2. Mari studied fine art and stage design
In his early 20s, Mari enrolled at the Brera Academy of Fine Art, where he could be accepted without a high school diploma, as he had had to previously cut short his education in order to support his family. To begin with he studied painting and sculpture, but dropped out of this course as he was unsatisfied with the answers he received to his incessant questions. He finally enrolled in stage design, honing his technical drawing skills and developing his research into visual perception, experimenting with colour, volume, form and depth. Mari designed and won awards for his sets for operas by Puccini and Calderón de la Barca.
3. He made designs for children, and advocated for the importance of play
Mari thought play was not a form of amusement, but a way to understand the world. He famously said that the Nobel Prize should be awarded to two-year-olds, because he was fascinated by how quickly children learn about the world through a process of trial-and-error. As a young father in the 1950s, he noticed that many toys did not encourage creative thinking or autonomy in children, and observed how his own children’s enjoyment came from games that granted freedom in play. At first produced on a relatively small scale, Mari designed some of the most iconic children's puzzles and books that are still in production today.
4. For Mari, design was a means to transform society
Among his contemporaries, Mari was known as ‘design’s conscience’. His lifework was advocating for the social responsibility of design and designers, who for him ought to be at the service of society, not themselves. He also thought design should elevate the experience and status of the people producing objects, and not just serve those that bought them. In fact, many of his projects were experiments in de-alienating production line work, or in restoring autonomy and creativity in workers. For Mari, these were ways to practice equality, raise collective consciousness, and ultimately transform society to be more equitable.
5. He continues to be a role model for younger designers
Mari foresaw the ecological and societal dangers of our consumerist society and our throwaway culture. For him, the only real key to a sustainable future was producing less. At a time where surplus and inequality in distribution of goods is as acute as ever, Mari’s reflections on what good design is and should be, resounds far and wide.
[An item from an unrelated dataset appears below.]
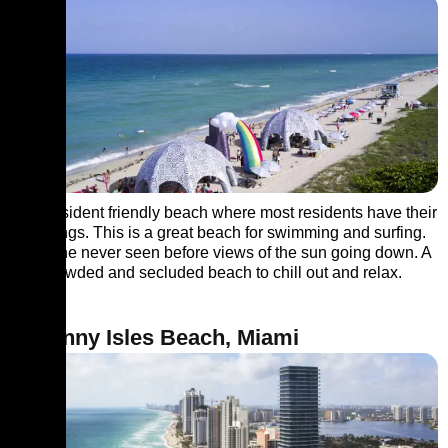
It’s a resident friendly beach where most residents have their
gatherings. This is a great beach for swimming and surfing.
Enjoy the never seen before views of the sun going down. A
less crowded and secluded beach to chill out and relax.
6. Sunny Isles Beach, Miami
Generations of younger designers across continents - whether his former students or simply admirers - continue to reference his ethos, by challenging production processes, striving for essential and durable forms, or advocating for the importance of play. Mari’s donation of his archive to the city of Milan is also a gift to younger generations, whom he always believed in and whom he hoped would take learnings and inspiration from his work.
“We need to get rid of the idea of global profit, finance, industries and brands. We need to get rid of advertising, and of all forms of sponsored communications, of the world of forms with no essence that has replaced our kids’ school and education. Of all that exists to convince us that we need what we do not need, and that knowledge, wisdom and success can be easy and require no effort. We need to get rid of all the family-driven morals that could be all fine and well by themselves but that are all nonetheless blind. And we need to open our eyes towards a new collective ethic. And then, we may also have new designs. Because the first condition to create good design is passion for transformation.”